Quick Question:
Let $B$ be some finitely generated $A$-algebra (say A is a domain). Suppose I localize:
If I have some elements in $S^{-1}B$ which are algebraically independent over $S^{-1}A$, can I pull them back to algebraically independent elements (over A) in $B$?
For example, say I have $\frac{b_1}{s_1},...,\frac{b_n}{s_n}$ which are algebraically independent in $S^{-1}B$. Then any nonzero $f(x_1,...,x_n)\in S^{-1}A[x_1,...,x_n]$ has that $f(\frac{b_1}{s_1},...,\frac{b_n}{s_n})\neq 0$. Any polynomial in $A[x_1,...,x_n]$ is a polynomial in $S^{-1}A[x_1,...,x_n]$, but is it necessarily true that $f(b_1,...,b_n)\neq 0$?
I'm starting to think it might not be true, but if not, is there a way I get algebraically independent elements of B over A?
Edit: What if $S^{-1}A=K$ is the field of fractions of $A$? I don't know if that makes a difference.
I think I have it:
Suppose $\frac{b_1}{s_1},...,\frac{b_n}{s_n}\in S^{-1}B$ are algebraically independent over $S^{-1}A$.

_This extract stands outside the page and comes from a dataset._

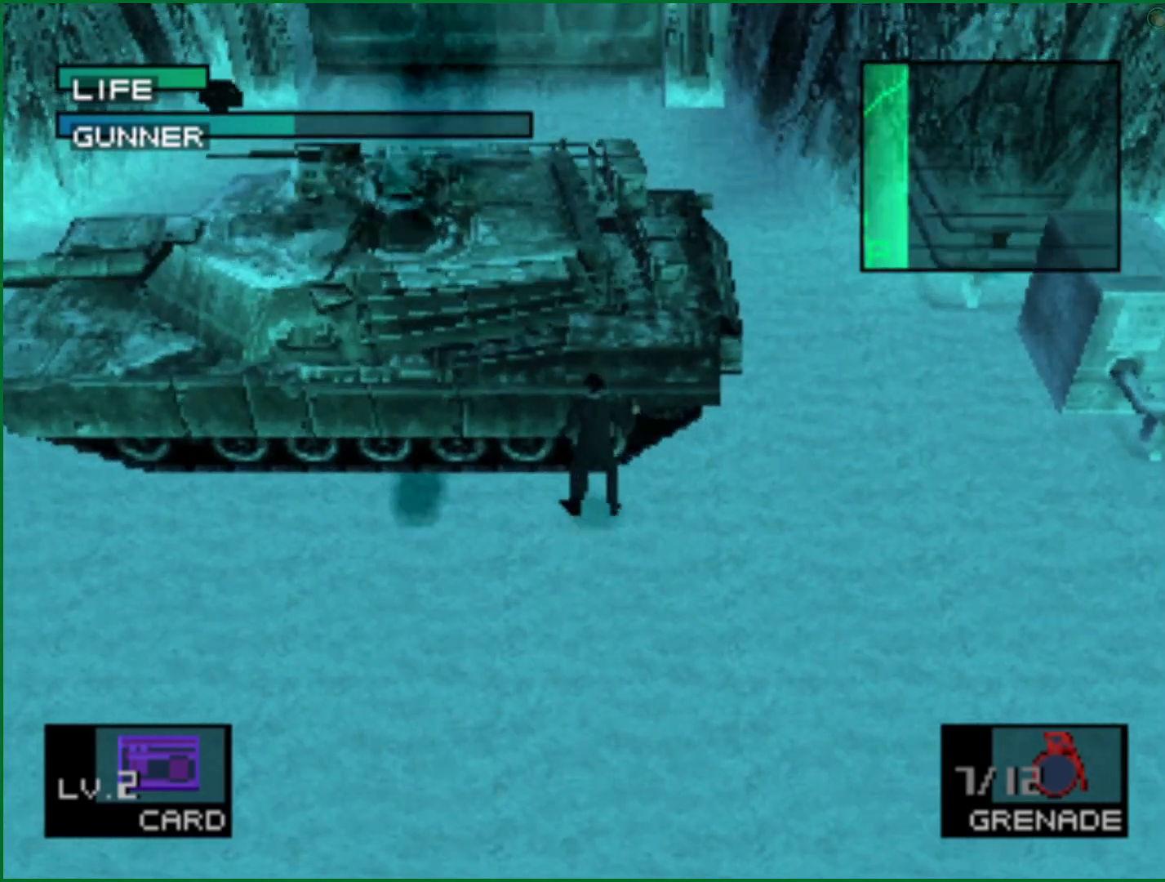
{"buttons": ["CIRCLE"], "left_stick": "center", "right_stick": "center", "events": [[83, "CIRCLE", "down"], [200, "CIRCLE", "up"], [417, "CIRCLE", "down"]]}
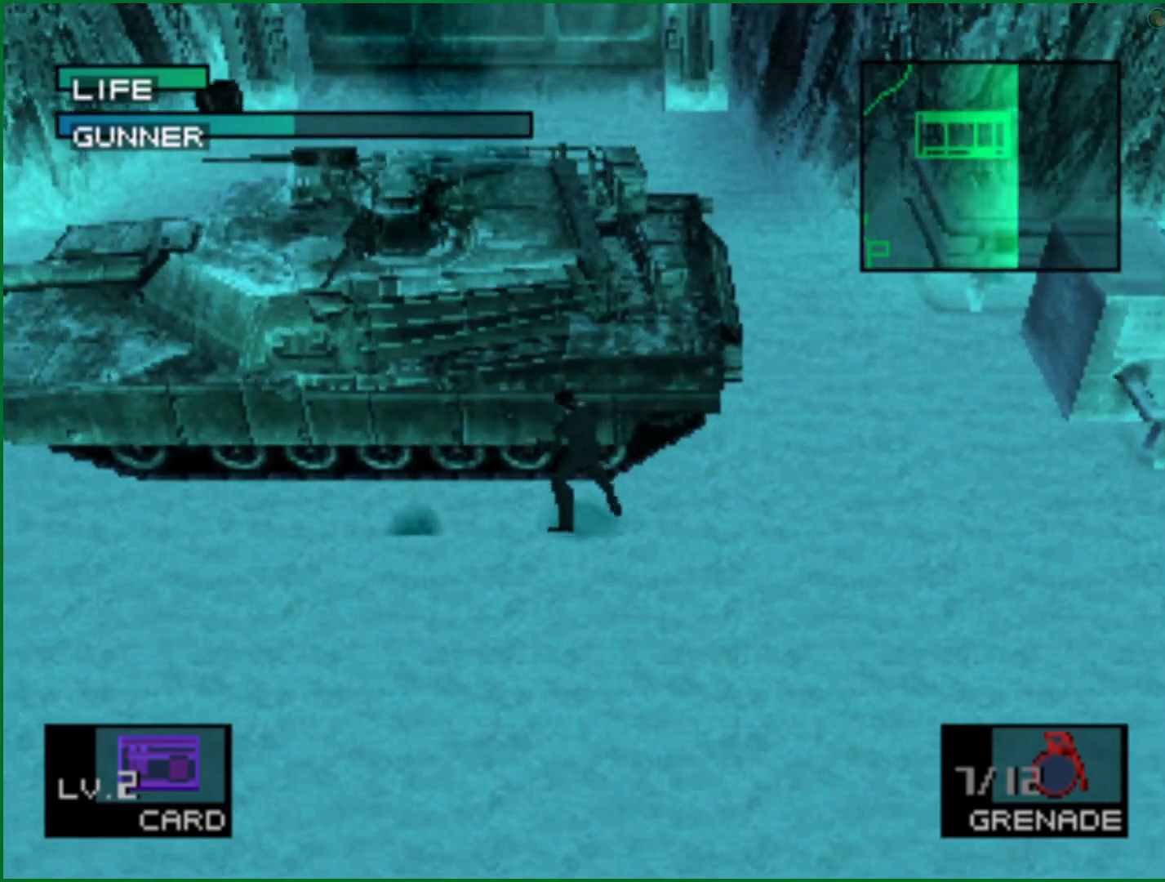
{"buttons": [], "left_stick": "center", "right_stick": "center", "events": [[67, "CIRCLE", "up"], [333, "CIRCLE", "down"], [417, "CIRCLE", "up"]]}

Now as a matter of notation, let $I=(i_1,...,i_n)$, $|I|=\sum_{j=1}^n i_j$ and denote $x_1^{i_1}...x_n^{i_n}$ by $x^I$. Take any polynomial $f(x_1,...,x_n) = \sum_{|I|\leq m}a_Ix_I\in S^{-1}A[x_1,...,x_n]$.
If $f(b_1,...,b_n)=0$, then by replacing $b_i$ with $s_i\frac{b_i}{s_i}$, we obtain an algebraic relation $\tilde{f}(\frac{b_1}{s_1},...,\frac{b_n}{s_n})=0$ where the coefficients of $\tilde{f}$ are $s^Ia_I$. Then by the algebraic independence of the $\frac{b_i}{s_i}$ over $S^{-1}A$, we have all the coefficients $s^Ia_I$ of $\tilde{f}$ are zero.
Now it turned out to be important that $A$ is an integral domain and $S$ contains nonzero elements of $A$ so that $s^I\neq 0$ and $s^Ia_I=0\implies a_I=0\implies f=0$ in $S^{-1}A[x_1,...,x_n]$. Therefore, $b_1,...,b_n$ are algebraically independent over $S^{-1}A$, and hence over $A$.